Offenhauser Intake Question
Heat impacts these intake pipes. Production engines have heat risers that warm the manifold to improve cold start conditions.
Once an engine warms up, however, this hurts high performance. What happens, is the manifold gets hot enough to actually warm the air as it comes through the intake runners. This is why you see many performance manifolds with an airspace between the lift er valley and the bottom of the manifold.
For this same reason, many performance and racing heads do not have a heat riser from the exhaust ports.
Another factor of manifold design affecting performance is the plenum. This is the chamber where the intake runners collect under the carburetor or throttle body.
An open plenum design has a single junction box connecting all of the intake runners. A divided plenum has half of the runners coming into one box and the other half coming into an adjacent box.
With divided plenum manifolds, each cylinder can only draw from half of the carburetor. If you are using a 2-barrel carburetor with this manifold, it means each cylinder would pull air from a single barrel.
With an open plenum manifold, each cylinder can draw air through both sides of the carburetor. If you use a 4-barrel carburetor with this design, then each cylinder can draw air through four barrels of the carburetor.
CARB SIZE
In the case of a 2-barrel carburetor and a divided plenum, it is very likely that the single barrel is the most restrictive part of the intake system leading to the cylinder.
If you race in a 2-barrel class and wish to modify a stock engine, you are likely to gain more performance with an open plenum manifold than you would by going to larger intake valves.
At the other end of the spectrum, if you have a monster 4-barrel on a stock engine, the carburetor is likely to be oversized in comparison to the intake ports and valves. This can also hurt the performance.
For a carburetor to work its best, it should be balanced with the intake runners and intake valves.
If you have a carburetor that is way too big, a divided plenum manifold may actually improve you engine's performance in comparison to using an open plenum manifold.
Cheers
Colonel Flashman
Red '58 Mercury M-100
Blue '58 Mercury M-100 Panel
The single plane version might be better if you're doing a serious build where upper RPM performance is most important, or if you want to use a single 2bbl carb. You could use an adapter plate to make a 2bbl work on the dual port version, but me thinks that would completely defeat its purpose.
I'm using the dual port version w/ the Holley 390 4bbl carb and couldn't be happier.
Also, on the dual plane, the carb mounts *sideways*, primaries toward the engine and the throttle linkage toward the rear, and I'm having a slight clearance problem with my throttle cable mount hitting up against the heater box. Had to get a little creative to get it to work. My truck doesn't have A/C, so I don't know if that's another concern.
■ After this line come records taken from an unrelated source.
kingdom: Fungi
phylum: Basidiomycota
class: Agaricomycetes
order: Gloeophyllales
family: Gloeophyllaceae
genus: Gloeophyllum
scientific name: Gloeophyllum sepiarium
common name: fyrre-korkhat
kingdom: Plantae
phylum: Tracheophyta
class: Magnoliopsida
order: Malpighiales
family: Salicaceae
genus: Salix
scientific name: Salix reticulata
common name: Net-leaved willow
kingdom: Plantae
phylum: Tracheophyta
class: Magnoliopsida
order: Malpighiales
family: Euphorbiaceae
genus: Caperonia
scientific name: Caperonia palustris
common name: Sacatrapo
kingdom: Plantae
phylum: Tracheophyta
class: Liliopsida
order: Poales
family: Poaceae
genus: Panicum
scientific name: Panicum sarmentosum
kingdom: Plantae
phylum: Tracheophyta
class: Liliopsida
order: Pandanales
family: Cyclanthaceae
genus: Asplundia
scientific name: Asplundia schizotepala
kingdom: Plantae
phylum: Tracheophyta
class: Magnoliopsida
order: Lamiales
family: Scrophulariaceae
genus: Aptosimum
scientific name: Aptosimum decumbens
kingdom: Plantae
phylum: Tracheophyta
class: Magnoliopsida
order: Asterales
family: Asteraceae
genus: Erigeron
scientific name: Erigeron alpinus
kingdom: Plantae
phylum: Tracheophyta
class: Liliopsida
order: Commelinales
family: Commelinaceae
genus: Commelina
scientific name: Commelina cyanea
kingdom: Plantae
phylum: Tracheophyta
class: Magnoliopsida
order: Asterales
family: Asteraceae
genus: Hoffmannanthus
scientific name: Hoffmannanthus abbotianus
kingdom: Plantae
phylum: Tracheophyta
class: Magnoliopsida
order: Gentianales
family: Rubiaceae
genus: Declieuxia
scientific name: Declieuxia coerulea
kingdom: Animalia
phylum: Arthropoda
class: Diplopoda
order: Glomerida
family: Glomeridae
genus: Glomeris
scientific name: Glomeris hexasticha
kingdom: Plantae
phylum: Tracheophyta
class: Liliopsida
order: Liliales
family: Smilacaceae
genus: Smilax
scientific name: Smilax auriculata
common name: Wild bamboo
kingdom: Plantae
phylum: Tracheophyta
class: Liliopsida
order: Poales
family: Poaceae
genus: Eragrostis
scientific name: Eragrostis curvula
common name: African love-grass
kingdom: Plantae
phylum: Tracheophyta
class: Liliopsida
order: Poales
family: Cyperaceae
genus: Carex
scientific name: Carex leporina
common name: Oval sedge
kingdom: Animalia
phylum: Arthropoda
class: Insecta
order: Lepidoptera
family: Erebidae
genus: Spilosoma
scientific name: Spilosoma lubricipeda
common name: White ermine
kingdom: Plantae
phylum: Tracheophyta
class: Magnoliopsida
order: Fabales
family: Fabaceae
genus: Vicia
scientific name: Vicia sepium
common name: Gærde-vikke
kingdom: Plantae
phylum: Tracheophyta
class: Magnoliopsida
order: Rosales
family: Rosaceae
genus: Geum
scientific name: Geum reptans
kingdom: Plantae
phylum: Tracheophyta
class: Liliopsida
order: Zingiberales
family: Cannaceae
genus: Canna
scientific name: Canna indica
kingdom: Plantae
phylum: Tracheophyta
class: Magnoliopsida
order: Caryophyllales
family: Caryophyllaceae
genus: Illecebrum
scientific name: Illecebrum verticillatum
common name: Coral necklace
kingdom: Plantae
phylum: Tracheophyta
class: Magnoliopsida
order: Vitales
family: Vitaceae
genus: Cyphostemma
I hear that a lot of people use the EFI headers with this setup, I wish I did. I'm using Pacesetter headers (from JC Whitney), what garbage. The fifth exhaust header must be slightly thinner than it should, as it leaks like crazy, and I've been playing with it quite a lot to seal it up. That's how I broke the first Offy intake, by overtightening the manifold bolts. Also, header collector gaskets seem to burn out, though not a problem I can blame on Pacesetter. I recently switched to these *high perfomance* soft aluminum collector gaskets, so far so good. With the EFI headers, you can run a stock exhaust system, or a performance system for an EFI.